Of course there were other points, he’d thought. Aside from raw animal instinct, there was his motivation to consider. There was hers as well. There was also what now, what next, and what do we do when the ground has shifted beneath our feet.
“Regret, I suppose,” he’d told her.
“And do you? Because I don’t. As I said, these things happen. You can’t say they haven’t happened to you, of all people. I won’t believe that.”
He wasn’t quite as she seemed to think him, but he didn’t disagree with her. He swung himself out of her bed, sat on the edge, and considered her question. The answer was yes and it was also no, but he didn’t speak either.
He’d felt her hand on his back. It was cool, and her voice had altered when she said his name. No longer clipped and professional, her voice was …Was it maternal? God, no.
She was not in the least a maternal sort of woman.
She’d said, “Thomas, if we’re to be lovers—”
“I can’t just now,” had been his reply. Not that he couldn’t conceive of himself as the lover of Isabelle Ardery, but that he could conceive of it only too well, and that frightened him for all it implied. “I ought to leave,” he said.

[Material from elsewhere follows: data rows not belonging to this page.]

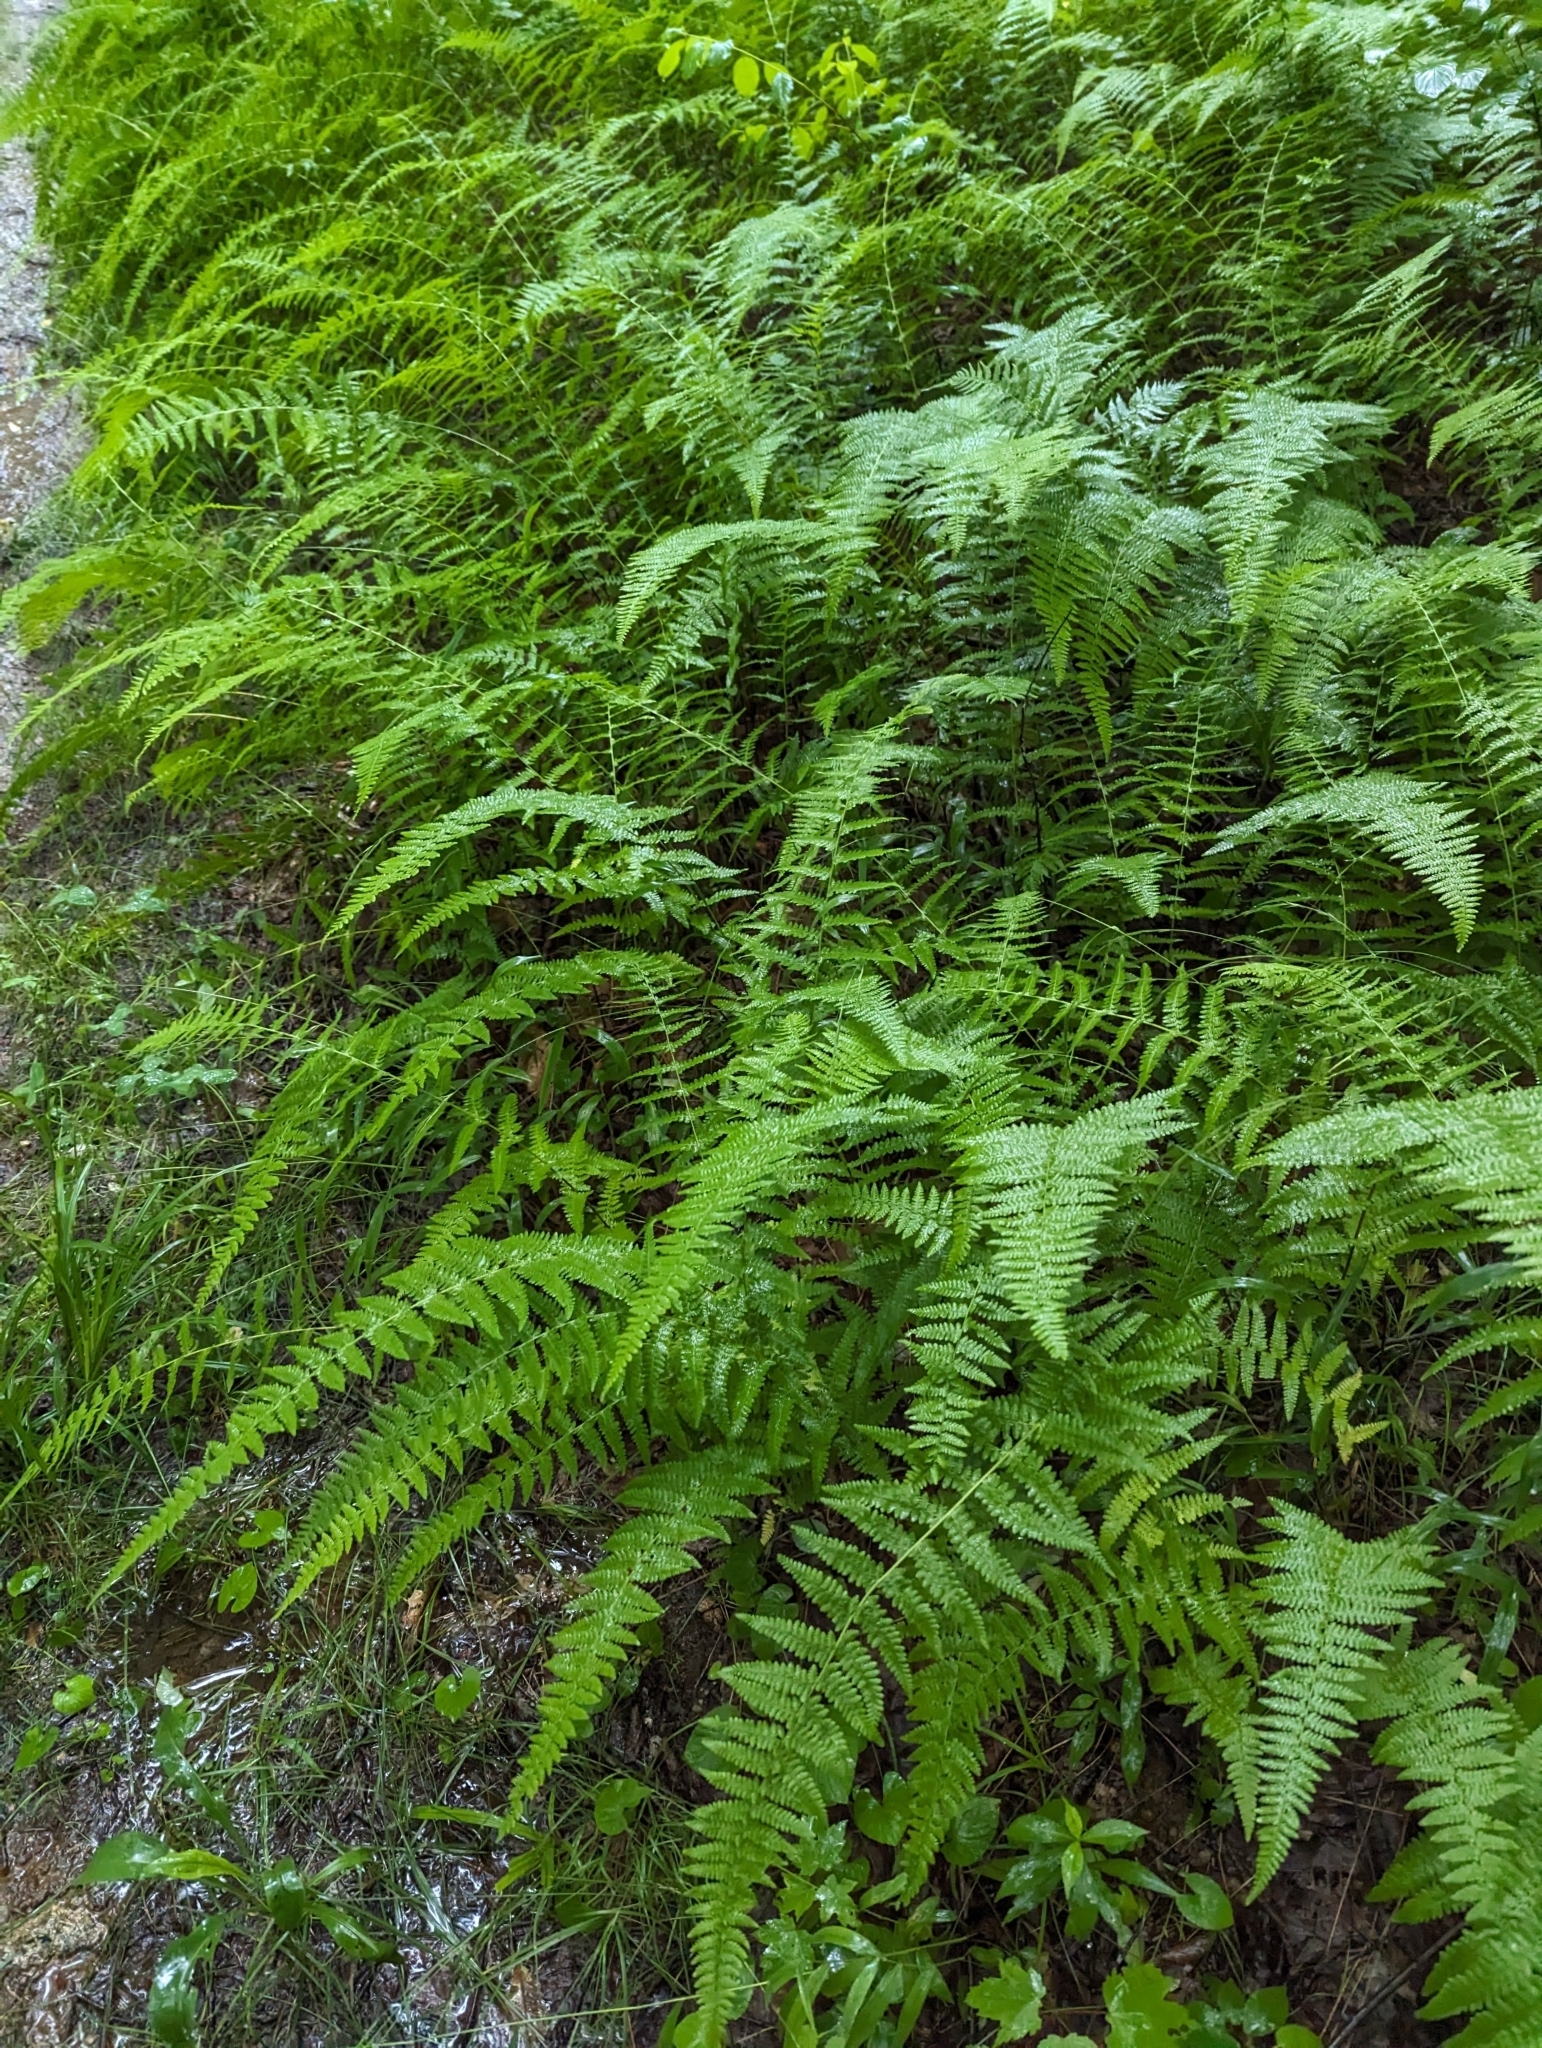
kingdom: Plantae
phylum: Tracheophyta
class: Polypodiopsida
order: Polypodiales
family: Dennstaedtiaceae
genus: Sitobolium
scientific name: Sitobolium punctilobum
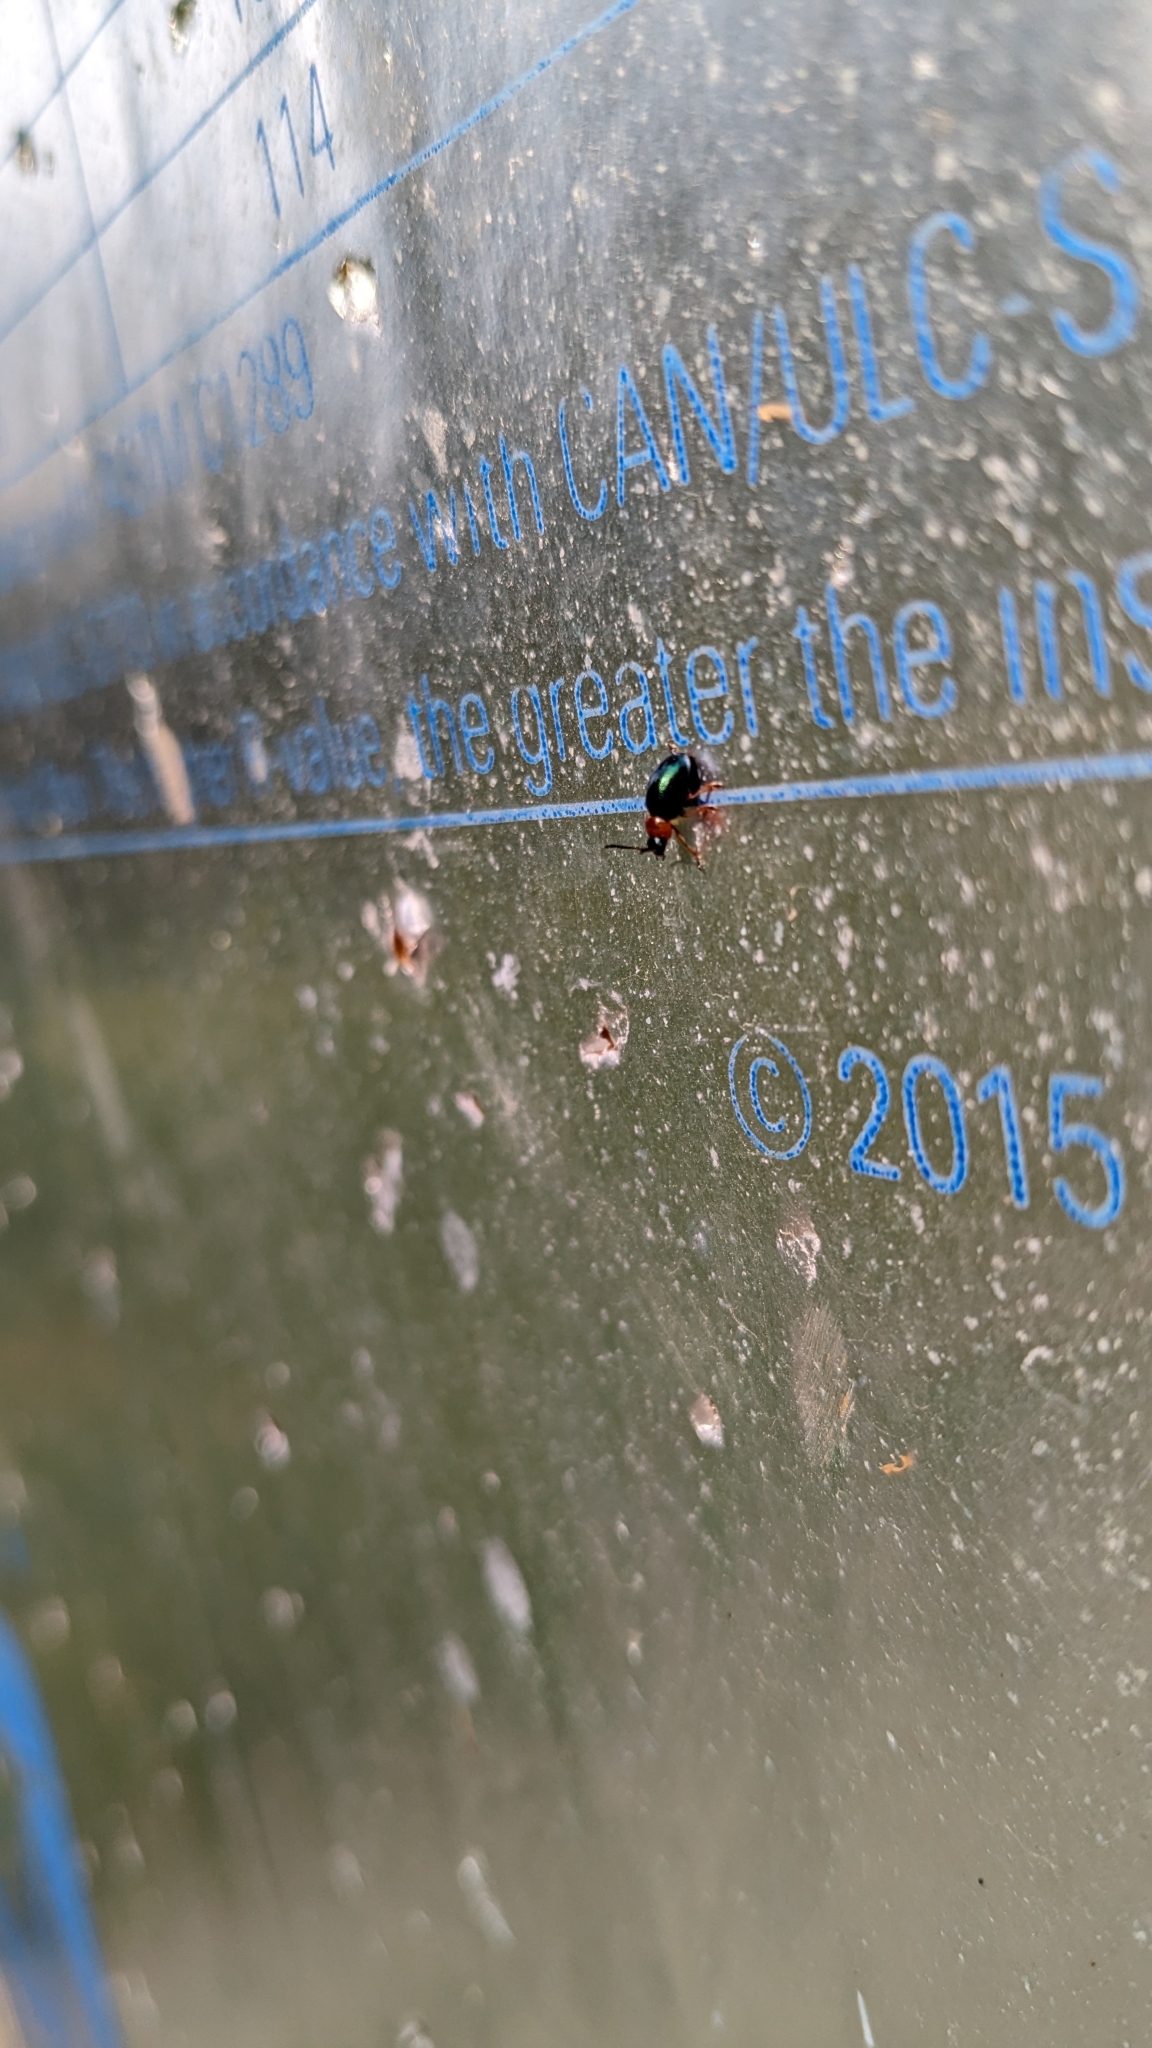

“We’ll speak later,” she had responded.
He’d arrived home quite late. He’d slept very little. In the morning he spoke by mobile to Barbara Havers, a conversation he’d have preferred to avoid. As soon as he was able afterwards, he set upon the work of Frazer Chaplin and his alibi.
DragonFly Tonics had its offices in a mews behind Brompton Oratory and Holy Trinity Church. It faced the churchyard, although a wall, a hedge, and a path separated the two. Across the alley from the establishment, he saw that two Vespas were parked. One bright orange and the other fuchsia, each bore transfers with DragonFly Tonics printed upon them, much like those he’d seen on Frazer Chaplin’s motor scooter outside Duke’s Hotel.
Lynley parked the Healey Elliott directly in front of the building. He paused to look at the array of goods that were displayed in its front window. These consisted of bottles of substances with names like Wake-up Peach, Detox Lemon, and Sharpen-up Orange. He inspected these and thought wryly of the one he’d choose had they only manufactured it: Show Some Sense Strawberry came to mind. So did Get a Grip Grapefruit. He could have used two of those, he reckoned.
He went inside. The office was quite spare. Aside from some cardboard boxes with the DragonFly Tonics logo printed on the side, there was only a reception desk with a middle-aged woman sitting behind it. She wore a man’s seersucker suit. At least it looked like a man’s since its jacket hung loosely round her. It was a size that would have fitted Churchill.